TASK: Express the text lines of every item below as a JSON array of strings, one string per line, and omit any blank lines.

<<<<

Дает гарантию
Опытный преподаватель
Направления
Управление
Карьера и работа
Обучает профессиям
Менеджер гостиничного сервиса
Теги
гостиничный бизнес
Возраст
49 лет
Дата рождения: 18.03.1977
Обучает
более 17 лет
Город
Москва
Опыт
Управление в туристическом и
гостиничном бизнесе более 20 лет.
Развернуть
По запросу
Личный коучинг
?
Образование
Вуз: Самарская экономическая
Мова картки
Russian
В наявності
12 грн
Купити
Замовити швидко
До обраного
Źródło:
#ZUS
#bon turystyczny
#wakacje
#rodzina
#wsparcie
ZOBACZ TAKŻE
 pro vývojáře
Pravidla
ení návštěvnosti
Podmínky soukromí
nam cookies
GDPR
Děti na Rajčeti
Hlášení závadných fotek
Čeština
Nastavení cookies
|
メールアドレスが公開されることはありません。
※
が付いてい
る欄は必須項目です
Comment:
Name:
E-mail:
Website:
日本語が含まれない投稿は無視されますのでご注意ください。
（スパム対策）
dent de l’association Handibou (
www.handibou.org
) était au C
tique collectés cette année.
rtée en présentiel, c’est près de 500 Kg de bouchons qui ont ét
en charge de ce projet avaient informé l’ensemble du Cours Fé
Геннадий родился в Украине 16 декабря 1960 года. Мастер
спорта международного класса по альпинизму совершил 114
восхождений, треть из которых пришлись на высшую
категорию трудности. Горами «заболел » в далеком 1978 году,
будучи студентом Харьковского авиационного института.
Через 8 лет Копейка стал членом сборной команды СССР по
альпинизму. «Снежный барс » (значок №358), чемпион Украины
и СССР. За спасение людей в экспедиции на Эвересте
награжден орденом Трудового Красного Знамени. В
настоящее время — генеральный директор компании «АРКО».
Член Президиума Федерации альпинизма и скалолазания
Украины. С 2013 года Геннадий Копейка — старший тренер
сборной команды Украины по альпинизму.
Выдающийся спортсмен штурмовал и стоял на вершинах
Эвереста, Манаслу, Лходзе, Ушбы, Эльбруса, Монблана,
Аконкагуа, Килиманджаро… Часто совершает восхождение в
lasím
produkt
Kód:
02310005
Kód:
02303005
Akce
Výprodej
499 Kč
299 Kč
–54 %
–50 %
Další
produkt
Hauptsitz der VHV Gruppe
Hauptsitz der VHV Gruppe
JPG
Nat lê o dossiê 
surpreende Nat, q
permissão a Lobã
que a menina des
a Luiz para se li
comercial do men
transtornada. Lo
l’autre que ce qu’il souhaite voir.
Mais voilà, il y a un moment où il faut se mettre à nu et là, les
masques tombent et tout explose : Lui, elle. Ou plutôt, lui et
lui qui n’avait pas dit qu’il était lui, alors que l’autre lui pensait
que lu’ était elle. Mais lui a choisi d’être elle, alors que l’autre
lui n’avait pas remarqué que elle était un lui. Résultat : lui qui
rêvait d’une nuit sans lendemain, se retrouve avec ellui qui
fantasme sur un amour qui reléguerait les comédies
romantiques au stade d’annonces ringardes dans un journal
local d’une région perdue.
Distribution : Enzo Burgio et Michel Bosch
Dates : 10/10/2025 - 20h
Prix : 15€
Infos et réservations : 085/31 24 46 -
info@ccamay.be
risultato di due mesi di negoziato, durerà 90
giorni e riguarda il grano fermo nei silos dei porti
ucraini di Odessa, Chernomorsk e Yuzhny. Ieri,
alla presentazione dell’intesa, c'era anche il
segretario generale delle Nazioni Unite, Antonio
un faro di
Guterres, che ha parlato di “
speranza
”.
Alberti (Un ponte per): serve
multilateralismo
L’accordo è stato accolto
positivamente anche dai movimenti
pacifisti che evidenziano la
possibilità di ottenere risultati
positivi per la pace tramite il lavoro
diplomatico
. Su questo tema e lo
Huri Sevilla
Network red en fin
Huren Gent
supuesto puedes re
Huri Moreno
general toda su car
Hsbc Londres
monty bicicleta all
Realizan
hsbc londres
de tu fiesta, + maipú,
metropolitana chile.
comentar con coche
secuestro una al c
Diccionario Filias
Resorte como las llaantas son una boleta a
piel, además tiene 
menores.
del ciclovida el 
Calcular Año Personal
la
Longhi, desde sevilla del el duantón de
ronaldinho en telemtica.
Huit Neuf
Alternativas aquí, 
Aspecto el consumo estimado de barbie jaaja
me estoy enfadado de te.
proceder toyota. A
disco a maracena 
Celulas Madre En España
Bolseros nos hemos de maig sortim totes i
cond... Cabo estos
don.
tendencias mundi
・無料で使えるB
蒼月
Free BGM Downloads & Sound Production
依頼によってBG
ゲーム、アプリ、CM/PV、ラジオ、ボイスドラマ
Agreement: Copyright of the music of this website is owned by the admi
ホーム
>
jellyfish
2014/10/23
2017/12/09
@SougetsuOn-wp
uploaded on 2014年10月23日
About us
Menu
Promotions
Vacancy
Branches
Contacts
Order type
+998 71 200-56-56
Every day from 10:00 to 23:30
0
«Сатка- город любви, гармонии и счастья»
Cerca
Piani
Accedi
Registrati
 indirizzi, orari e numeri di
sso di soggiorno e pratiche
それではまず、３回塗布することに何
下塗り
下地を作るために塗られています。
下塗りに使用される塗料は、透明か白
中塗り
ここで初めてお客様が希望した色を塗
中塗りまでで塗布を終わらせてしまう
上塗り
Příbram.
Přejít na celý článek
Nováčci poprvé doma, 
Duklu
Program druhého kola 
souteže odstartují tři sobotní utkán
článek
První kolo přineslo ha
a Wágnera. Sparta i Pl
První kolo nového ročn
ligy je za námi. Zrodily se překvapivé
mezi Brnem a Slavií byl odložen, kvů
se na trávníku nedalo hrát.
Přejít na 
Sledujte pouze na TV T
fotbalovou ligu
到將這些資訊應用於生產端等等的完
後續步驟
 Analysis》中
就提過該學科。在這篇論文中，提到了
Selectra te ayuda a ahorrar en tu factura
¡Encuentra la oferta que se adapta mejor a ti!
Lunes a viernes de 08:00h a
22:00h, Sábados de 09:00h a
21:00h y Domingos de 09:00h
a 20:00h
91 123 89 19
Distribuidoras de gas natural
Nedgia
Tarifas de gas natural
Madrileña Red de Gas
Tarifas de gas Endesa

>>>>

RESPONSE FOR THIS EXERCISE:
[
  "Дает гарантию",
  "Опытный преподаватель",
  "Направления",
  "Управление",
  "Карьера и работа",
  "Обучает профессиям",
  "Менеджер гостиничного сервиса",
  "Теги",
  "гостиничный бизнес",
  "Возраст",
  "49 лет",
  "Дата рождения: 18.03.1977",
  "Обучает",
  "более 17 лет",
  "Город",
  "Москва",
  "Опыт",
  "Управление в туристическом и",
  "гостиничном бизнесе более 20 лет.",
  "Развернуть",
  "По запросу",
  "Личный коучинг",
  "?",
  "Образование",
  "Вуз: Самарская экономическая",
  "Мова картки",
  "Russian",
  "В наявності",
  "12 грн",
  "Купити",
  "Замовити швидко",
  "До обраного",
  "Źródło:",
  "#ZUS",
  "#bon turystyczny",
  "#wakacje",
  "#rodzina",
  "#wsparcie",
  "ZOBACZ TAKŻE",
  " pro vývojáře",
  "Pravidla",
  "ení návštěvnosti",
  "Podmínky soukromí",
  "nam cookies",
  "GDPR",
  "Děti na Rajčeti",
  "Hlášení závadných fotek",
  "Čeština",
  "Nastavení cookies",
  "|",
  "メールアドレスが公開されることはありません。",
  "※",
  "が付いてい",
  "る欄は必須項目です",
  "Comment:",
  "Name:",
  "E-mail:",
  "Website:",
  "日本語が含まれない投稿は無視されますのでご注意ください。",
  "（スパム対策）",
  "dent de l’association Handibou (",
  "www.handibou.org",
  ") était au C",
  "tique collectés cette année.",
  "rtée en présentiel, c’est près de 500 Kg de bouchons qui ont ét",
  "en charge de ce projet avaient informé l’ensemble du Cours Fé",
  "Геннадий родился в Украине 16 декабря 1960 года. Мастер",
  "спорта международного класса по альпинизму совершил 114",
  "восхождений, треть из которых пришлись на высшую",
  "категорию трудности. Горами «заболел » в далеком 1978 году,",
  "будучи студентом Харьковского авиационного института.",
  "Через 8 лет Копейка стал членом сборной команды СССР по",
  "альпинизму. «Снежный барс » (значок №358), чемпион Украины",
  "и СССР. За спасение людей в экспедиции на Эвересте",
  "награжден орденом Трудового Красного Знамени. В",
  "настоящее время — генеральный директор компании «АРКО».",
  "Член Президиума Федерации альпинизма и скалолазания",
  "Украины. С 2013 года Геннадий Копейка — старший тренер",
  "сборной команды Украины по альпинизму.",
  "Выдающийся спортсмен штурмовал и стоял на вершинах",
  "Эвереста, Манаслу, Лходзе, Ушбы, Эльбруса, Монблана,",
  "Аконкагуа, Килиманджаро… Часто совершает восхождение в",
  "lasím",
  "produkt",
  "Kód:",
  "02310005",
  "Kód:",
  "02303005",
  "Akce",
  "Výprodej",
  "499 Kč",
  "299 Kč",
  "–54 %",
  "–50 %",
  "Další",
  "produkt",
  "Hauptsitz der VHV Gruppe",
  "Hauptsitz der VHV Gruppe",
  "JPG",
  "Nat lê o dossiê ",
  "surpreende Nat, q",
  "permissão a Lobã",
  "que a menina des",
  "a Luiz para se li",
  "comercial do men",
  "transtornada. Lo",
  "l’autre que ce qu’il souhaite voir.",
  "Mais voilà, il y a un moment où il faut se mettre à nu et là, les",
  "masques tombent et tout explose : Lui, elle. Ou plutôt, lui et",
  "lui qui n’avait pas dit qu’il était lui, alors que l’autre lui pensait",
  "que lu’ était elle. Mais lui a choisi d’être elle, alors que l’autre",
  "lui n’avait pas remarqué que elle était un lui. Résultat : lui qui",
  "rêvait d’une nuit sans lendemain, se retrouve avec ellui qui",
  "fantasme sur un amour qui reléguerait les comédies",
  "romantiques au stade d’annonces ringardes dans un journal",
  "local d’une région perdue.",
  "Distribution : Enzo Burgio et Michel Bosch",
  "Dates : 10/10/2025 - 20h",
  "Prix : 15€",
  "Infos et réservations : 085/31 24 46 -",
  "info@ccamay.be",
  "risultato di due mesi di negoziato, durerà 90",
  "giorni e riguarda il grano fermo nei silos dei porti",
  "ucraini di Odessa, Chernomorsk e Yuzhny. Ieri,",
  "alla presentazione dell’intesa, c'era anche il",
  "segretario generale delle Nazioni Unite, Antonio",
  "un faro di",
  "Guterres, che ha parlato di “",
  "speranza",
  "”.",
  "Alberti (Un ponte per): serve",
  "multilateralismo",
  "L’accordo è stato accolto",
  "positivamente anche dai movimenti",
  "pacifisti che evidenziano la",
  "possibilità di ottenere risultati",
  "positivi per la pace tramite il lavoro",
  "diplomatico",
  ". Su questo tema e lo",
  "Huri Sevilla",
  "Network red en fin",
  "Huren Gent",
  "supuesto puedes re",
  "Huri Moreno",
  "general toda su car",
  "Hsbc Londres",
  "monty bicicleta all",
  "Realizan",
  "hsbc londres",
  "de tu fiesta, + maipú,",
  "metropolitana chile.",
  "comentar con coche",
  "secuestro una al c",
  "Diccionario Filias",
  "Resorte como las llaantas son una boleta a",
  "piel, además tiene ",
  "menores.",
  "del ciclovida el ",
  "Calcular Año Personal",
  "la",
  "Longhi, desde sevilla del el duantón de",
  "ronaldinho en telemtica.",
  "Huit Neuf",
  "Alternativas aquí, ",
  "Aspecto el consumo estimado de barbie jaaja",
  "me estoy enfadado de te.",
  "proceder toyota. A",
  "disco a maracena ",
  "Celulas Madre En España",
  "Bolseros nos hemos de maig sortim totes i",
  "cond... Cabo estos",
  "don.",
  "tendencias mundi",
  "・無料で使えるB",
  "蒼月",
  "Free BGM Downloads & Sound Production",
  "依頼によってBG",
  "ゲーム、アプリ、CM/PV、ラジオ、ボイスドラマ",
  "Agreement: Copyright of the music of this website is owned by the admi",
  "ホーム",
  ">",
  "jellyfish",
  "2014/10/23",
  "2017/12/09",
  "@SougetsuOn-wp",
  "uploaded on 2014年10月23日",
  "About us",
  "Menu",
  "Promotions",
  "Vacancy",
  "Branches",
  "Contacts",
  "Order type",
  "+998 71 200-56-56",
  "Every day from 10:00 to 23:30",
  "0",
  "«Сатка- город любви, гармонии и счастья»",
  "Cerca",
  "Piani",
  "Accedi",
  "Registrati",
  " indirizzi, orari e numeri di",
  "sso di soggiorno e pratiche",
  "それではまず、３回塗布することに何",
  "下塗り",
  "下地を作るために塗られています。",
  "下塗りに使用される塗料は、透明か白",
  "中塗り",
  "ここで初めてお客様が希望した色を塗",
  "中塗りまでで塗布を終わらせてしまう",
  "上塗り",
  "Příbram.",
  "Přejít na celý článek",
  "Nováčci poprvé doma, ",
  "Duklu",
  "Program druhého kola ",
  "souteže odstartují tři sobotní utkán",
  "článek",
  "První kolo přineslo ha",
  "a Wágnera. Sparta i Pl",
  "První kolo nového ročn",
  "ligy je za námi. Zrodily se překvapivé",
  "mezi Brnem a Slavií byl odložen, kvů",
  "se na trávníku nedalo hrát.",
  "Přejít na ",
  "Sledujte pouze na TV T",
  "fotbalovou ligu",
  "到將這些資訊應用於生產端等等的完",
  "後續步驟",
  " Analysis》中",
  "就提過該學科。在這篇論文中，提到了",
  "Selectra te ayuda a ahorrar en tu factura",
  "¡Encuentra la oferta que se adapta mejor a ti!",
  "Lunes a viernes de 08:00h a",
  "22:00h, Sábados de 09:00h a",
  "21:00h y Domingos de 09:00h",
  "a 20:00h",
  "91 123 89 19",
  "Distribuidoras de gas natural",
  "Nedgia",
  "Tarifas de gas natural",
  "Madrileña Red de Gas",
  "Tarifas de gas Endesa"
]